Week 3: Food, Scotland, and Learning a Little Bit About Me

The past few weeks have been as much of an exploration of the city and the culture, as they have been of the food. I am not use to the fact that so many things are so natural, and not altogether beyond the standard fare at home. Yes, the French love their cheese, and indeed baguettes can be found on nearly every street corner. And, while some dishes may have seemed to fit a somewhat American standard—steak and fries, roasted chicken plates, salads galore—there were a few that stood out for me and I would recommend these to any person traveling to France:


Escargot is a necessity. Did I try it? Yes. Did I like it?

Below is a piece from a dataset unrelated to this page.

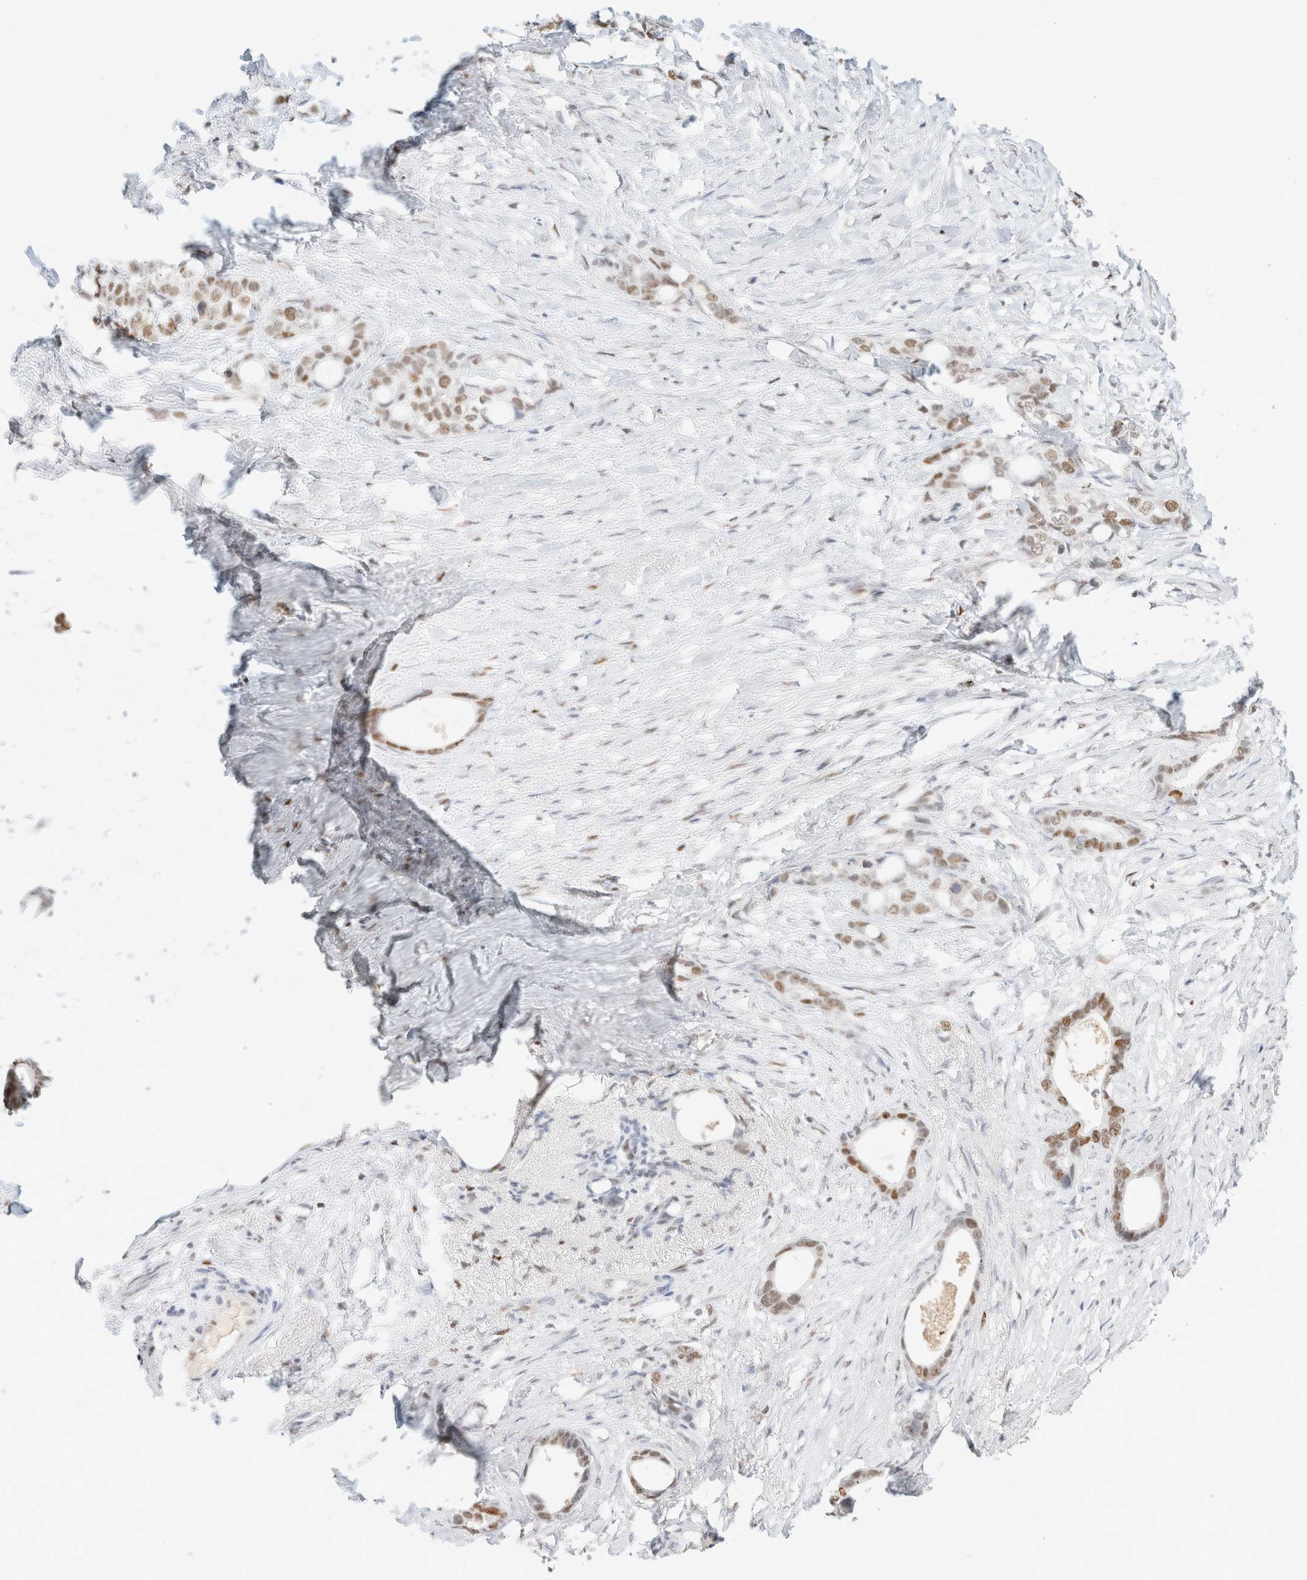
{"staining": {"intensity": "weak", "quantity": ">75%", "location": "nuclear"}, "tissue": "stomach cancer", "cell_type": "Tumor cells", "image_type": "cancer", "snomed": [{"axis": "morphology", "description": "Adenocarcinoma, NOS"}, {"axis": "topography", "description": "Stomach"}], "caption": "Tumor cells demonstrate weak nuclear positivity in approximately >75% of cells in stomach cancer.", "gene": "DDB2", "patient": {"sex": "female", "age": 75}}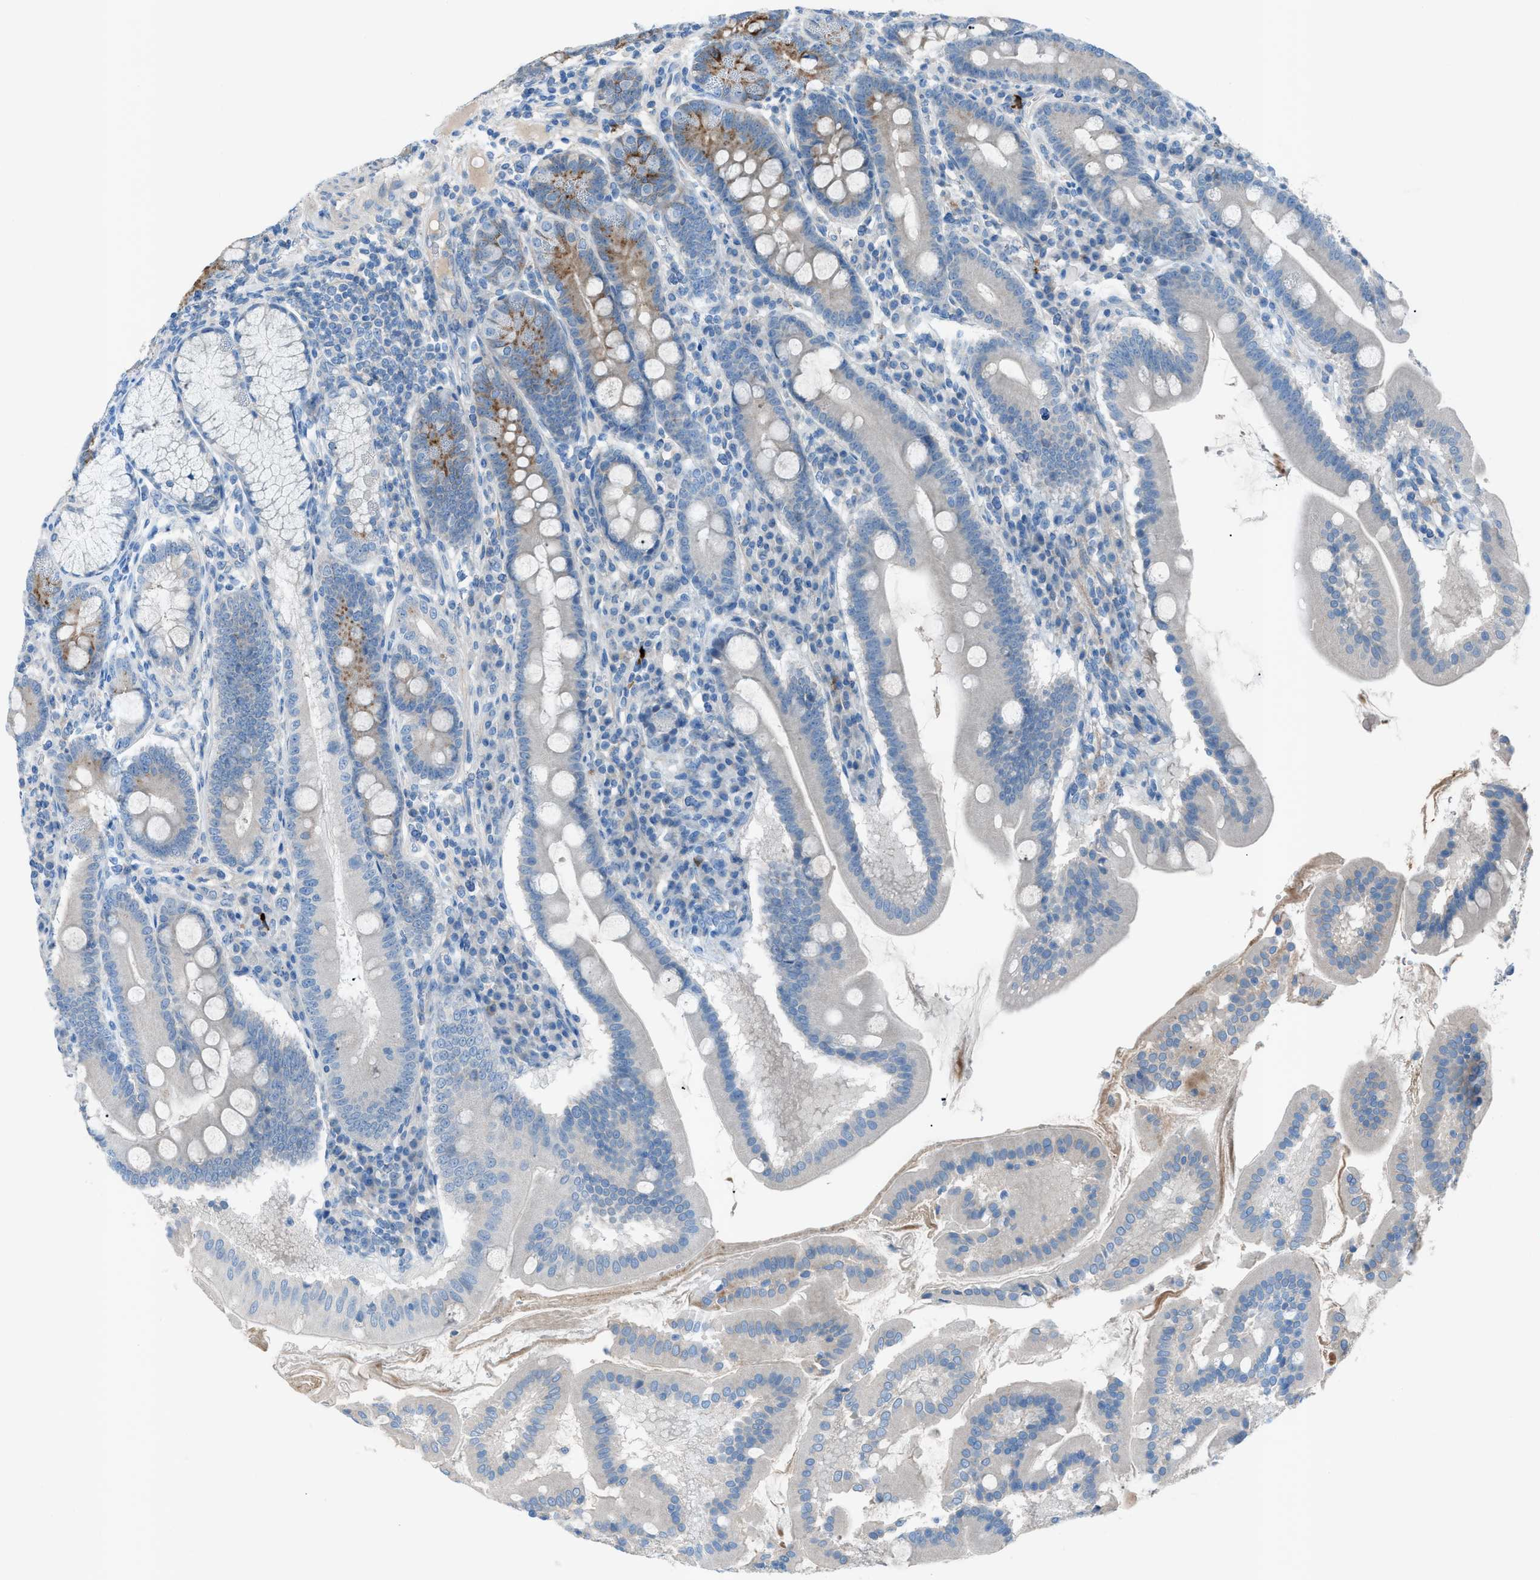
{"staining": {"intensity": "moderate", "quantity": "<25%", "location": "cytoplasmic/membranous"}, "tissue": "duodenum", "cell_type": "Glandular cells", "image_type": "normal", "snomed": [{"axis": "morphology", "description": "Normal tissue, NOS"}, {"axis": "topography", "description": "Duodenum"}], "caption": "Immunohistochemistry photomicrograph of unremarkable human duodenum stained for a protein (brown), which demonstrates low levels of moderate cytoplasmic/membranous positivity in about <25% of glandular cells.", "gene": "C5AR2", "patient": {"sex": "male", "age": 50}}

Nope, not one bit. So why I am suggesting it? There were many people in my group who enjoyed it tremendously, and it can be served with a variety of seasonings and sauces. For me, it was an issue of aftertaste and texture, but if you can get past that and the fact that it was once a little slimy snail, you might be surprised. Plus, I think having tried it is far more important than having enjoyed it or not.


Do not—I repeat—do NOT leave France without trying duck. The duck steaks and confit dishes I had were literally gasp-worthy. Duck is far different than chicken or any other poultry dish that one might expect to compare it to, so give it a shot. You can even order it rare to well-done just like a steak, and without the worry of becoming sick from it. I’d rank it as the best thing I tried in France overall.


My last recommendation is for the more adventurous folk. Not everyone will want to go near this one. If you go to France, you should try steak tartare. What is it? It just so happens to be completely raw hamburger meat, served cold, in a variety of seasonings and sauces. I loved it, but I’m also a rare meat lover. This was completely uncooked and complemented by a salad, fries, or rye toast. Each time was better than the last and you can find it on most menus around Paris.


Outside of this, my journeys have been much the same. Our professor has taken us to see a few very old Cathedrals, flea markets loved by Surrealists, and a few art museums. I have to admit that these quaint little wanderings away from the main attractions are really very pleasant and give me more time to absorb the history. When something is well-known, and continuously visited, it loses a bit of its magic. Lately, I have preferred my little journeys outside of Paris, as I am becoming desensitized to the architecture, statues, and constant pestering by vendors. I am glad that a few of our class trips allow us to see the little villages with cobblestone streets, old windmills, and dainty gardens. France’s countryside is definitely more slow-paced and relaxed.


This brings me to my final report for this entry. A couple weekends ago, I made a bold decision to purchase an airline ticket that would allow me to venture out of Paris and the country by myself, and see a particular destination that has been on my mind for years: Scotland. I set foot on the plane this past weekend and I have never been happier about any decision I have made. Though it was only two days, the simple fact that I said, “Yes, I want to do this” and “No, I don’t need anyone else to do it with me” made it one of the most impactful moments of my life.


Though I would love to write more, I will keep to the highlights.


You tend to learn a lot about yourself when you force yourself into a situation where you are your only resource. I had to get off my plane in the middle of the night in Edinburgh, find a map, navigate a tricky roundtrip bus schedule for the weekend, learn where my stop was, and travel the city on foot for two days. Is it easy? Not if you don’t have an open mind and a ton of patience. The whole weekend was bitter cold and I had nothing but a tourist map and an umbrella for company. So I took off at 7 a.m. each morning and began just walking, walking, walking. Throughout the day, I managed to find a castle, a city park with part of the highlands still intact, a mile-long street of tourist shops, national monuments, war museums, cathedrals, ancient cemeteries, old plague alleys, armories, and more. One night, I came home at 1 a.m. after a ghost tour of the city’s underground vaults. I’ve never felt so independent and entirely on my own schedule.


A little note on the food: Scotland has wonderful haggis, which is basically ground sheep’s lung, stomach, liver, intestine, and heart in case you were wondering. If you can get past the thought of that, it’s very good.


I went back to Paris having learned a little bit about me that I didn’t know. I know that I am my own best resource, and that I am a completely capable of doing anything I want on my own. I now feel much more self-reliant, less hesitant in general, and far more open to jumping into new projects or experiences. I think every person should make an effort to travel alone at some point in their life, safely of course, and if only for a short while. I am very happy that my study abroad trip to Paris granted me a pathway to do something entirely unplanned, but entirely meaningful to my personal growth.